🤖 AI Summary
To address the low channel estimation accuracy and high computational complexity of AFDM-based vehicular networks under doubly dispersive channels, this paper proposes a dynamic grid-update framework based on sparse Bayesian learning (SBL), pioneering the integration of off-grid modeling with adaptive grid evolution. Two core algorithms are introduced: Grid-Refinement SBL (GR-SBL), achieving high-accuracy estimation, and Grid-Evolution SBL (GE-SBL), balancing estimation performance and computational efficiency. Furthermore, distributed parallel architectures—D-GR-SBL and D-GE-SBL—are developed to significantly reduce computational overhead via task decomposition. Experimental results demonstrate that GR-SBL attains near-optimal estimation accuracy; GE-SBL achieves a superior trade-off between accuracy and complexity; and the distributed variants maintain performance close to their centralized counterparts while drastically lowering complexity.
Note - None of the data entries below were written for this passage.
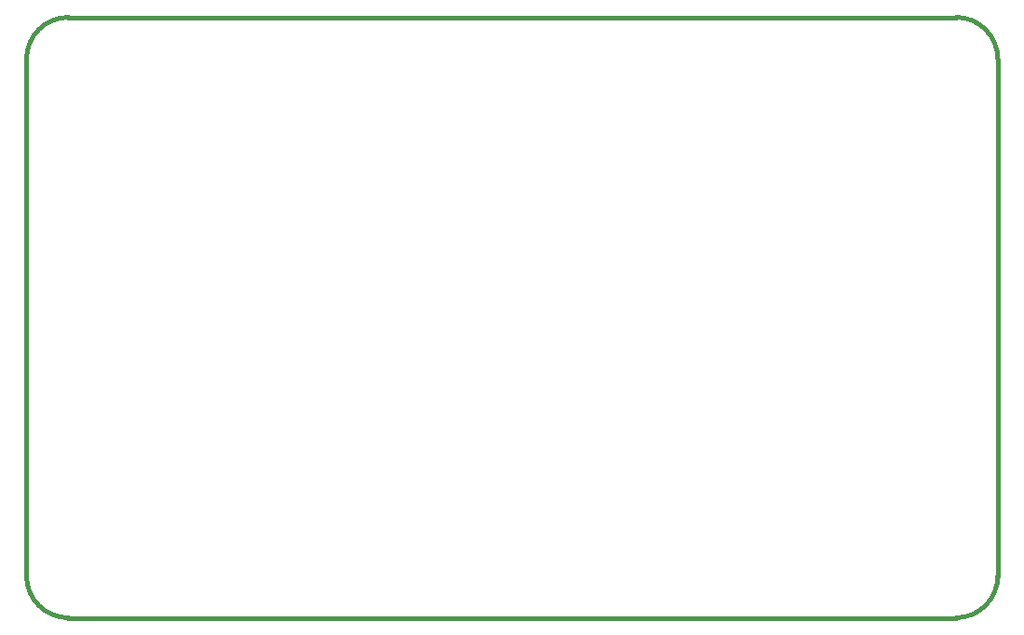
<source format=gm1>
G04 #@! TF.GenerationSoftware,KiCad,Pcbnew,(5.1.12)-1*
G04 #@! TF.CreationDate,2021-12-13T23:10:33-06:00*
G04 #@! TF.ProjectId,1005 Flash Programmer,31303035-2046-46c6-9173-682050726f67,1*
G04 #@! TF.SameCoordinates,Original*
G04 #@! TF.FileFunction,Profile,NP*
%FSLAX46Y46*%
G04 Gerber Fmt 4.6, Leading zero omitted, Abs format (unit mm)*
G04 Created by KiCad (PCBNEW (5.1.12)-1) date 2021-12-13 23:10:33*
%MOMM*%
%LPD*%
G01*
G04 APERTURE LIST*
G04 #@! TA.AperFunction,Profile*
%ADD10C,0.381000*%
G04 #@! TD*
G04 APERTURE END LIST*
D10*
X117475000Y-151130000D02*
G75*
G02*
X113665000Y-147320000I0J3810000D01*
G01*
X113665000Y-100330000D02*
G75*
G02*
X117475000Y-96520000I3810000J0D01*
G01*
X198120000Y-96520000D02*
G75*
G02*
X201930000Y-100330000I0J-3810000D01*
G01*
X201930000Y-147320000D02*
G75*
G02*
X198120000Y-151130000I-3810000J0D01*
G01*
X113665000Y-147320000D02*
X113665000Y-100330000D01*
X198120000Y-151130000D02*
X117475000Y-151130000D01*
X201930000Y-100330000D02*
X201930000Y-147320000D01*
X117475000Y-96520000D02*
X198120000Y-96520000D01*
M02*

</source>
This work establishes a tunable, scalable, and high-precision channel estimation paradigm tailored for real-time vehicular communications.
📝 Abstract
Affine frequency division multiplexing (AFDM) has been considered as a promising waveform to enable high-reliable connectivity in the internet of vehicles. However, accurate channel estimation is critical and challenging to achieve the expected performance of the AFDM systems in doubly-dispersive channels. In this paper, we propose a sparse Bayesian learning (SBL) framework for AFDM systems and develop a dynamic grid update strategy with two off-grid channel estimation methods, i.e., grid-refinement SBL (GR-SBL) and grid-evolution SBL (GE-SBL) estimators. Specifically, the GR-SBL employs a localized grid refinement method and dynamically updates grid for a high-precision estimation. The GE-SBL estimator approximates the off-grid components via first-order linear approximation and enables gradual grid evolution for estimation accuracy enhancement. Furthermore, we develop a distributed computing scheme to decompose the large-dimensional channel estimation model into multiple manageable small-dimensional sub-models for complexity reduction of GR-SBL and GE-SBL, denoted as distributed GR-SBL (D-GR-SBL) and distributed GE-SBL (D-GE-SBL) estimators, which also support parallel processing to reduce the computational latency. Finally, simulation results demonstrate that the proposed channel estimators outperform existing competitive schemes. The GR-SBL estimator achieves high-precision estimation with fine step sizes at the cost of high complexity, while the GE-SBL estimator provides a better trade-off between performance and complexity. The proposed D-GR-SBL and D-GE-SBL estimators effectively reduce complexity and maintain comparable performance to GR-SBL and GE-SBL estimators, respectively.